Gasoline injector testing and servicing specialist, ASNU, has been offering its expertise to the automotive aftermarket for more than 30 years. Here, CEO Philip Ellisdon explains how it all began, and a particular GDI issue that the company has recently come across.
ASNU was founded in Sydney, Australia by Alan and Mike Skovron. The Skovron brothers were exhibiting at the 1989 SEMA show in Las Vegas, which is where we had arranged to meet. Then in 1990, I signed with the company to be its UK distributor, and then, a little later on, to be their European distributor.
In 2000, I bought ASNU from the Skovron brothers and moved production from Sydney, Australia to Bushey, UK. Since then, we have never looked back, having received Bosch approval and becoming world leaders in injector diagnostics and high-performance gasoline injectors.
As a company, we have taken our injector diagnostics programme to the next level. ASNU is now setting the standards and meeting the requirements for aftermarket, performance and racing teams, so that they know and understand how injectors operate and perform. Thanks to our state-of-the-art instrumentation and data analysis, we can diagnose every injector, from the classic flow tests, to the minimum current variation and dead time, creating high performance products in-house to be distributed across the globe.
Advice on fuel system flushing In the last few years, we have had to advise our ASNU approved Injector Diagnostic Testing & Servicing Centres, as well as other garage service shops working with Gasoline Direct Injection (GDI, FSI, etc.), on the problems that these businesses are finding with injectors not performing to specification due to damage to the injector’s internal filter basket.
It would seem that some workshops are flushing the vehicle’s fuel system with aggressive chemicals to remove carbon build-up in the combustion chamber.

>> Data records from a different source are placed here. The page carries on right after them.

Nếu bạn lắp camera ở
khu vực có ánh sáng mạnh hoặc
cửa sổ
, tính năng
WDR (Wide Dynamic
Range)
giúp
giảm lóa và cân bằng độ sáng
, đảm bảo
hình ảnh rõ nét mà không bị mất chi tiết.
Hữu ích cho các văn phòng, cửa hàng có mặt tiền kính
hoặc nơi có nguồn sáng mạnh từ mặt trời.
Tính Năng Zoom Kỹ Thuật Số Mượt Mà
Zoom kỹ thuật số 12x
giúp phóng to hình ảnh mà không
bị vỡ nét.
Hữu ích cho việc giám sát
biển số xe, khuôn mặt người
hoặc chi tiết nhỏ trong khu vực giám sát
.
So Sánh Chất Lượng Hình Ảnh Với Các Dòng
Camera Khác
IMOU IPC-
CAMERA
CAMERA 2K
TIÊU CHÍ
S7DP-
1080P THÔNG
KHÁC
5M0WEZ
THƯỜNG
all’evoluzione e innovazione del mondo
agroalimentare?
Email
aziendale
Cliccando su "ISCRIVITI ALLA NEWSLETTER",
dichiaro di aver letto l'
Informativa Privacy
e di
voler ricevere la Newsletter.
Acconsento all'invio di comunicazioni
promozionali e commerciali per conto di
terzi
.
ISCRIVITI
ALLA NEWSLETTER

We believe that the aggressive chemicals are too strong for the nylon mesh used in the plastic framed filter basket, and are therefore destroying the mesh, leaving bits of filter mesh trapped inside the injector (Fig 1). The design of the injector and the injector valve seating is too fine to allow anything to pass through the injector and can cause a drop in the injector’s flow rate. This could also cause the injector to leak, or even worse, stick open, causing a hydraulic lock of the engine.
To help garages, we have produced a wire mesh filter basket for GDI injectors (Fig 2). Through our network of Injector Diagnostic Testing & Servicing Centres, we are able to offer customers and vehicle owners a preventative maintenance service where the injectors can be tested, serviced and fitted with the new wire mesh filter as a precautionary measure for the future. If any aggressive chemical is flushed through the system, then the injector is protected.
At ASNU, we like to say: ‘Prevention is better than a cure’.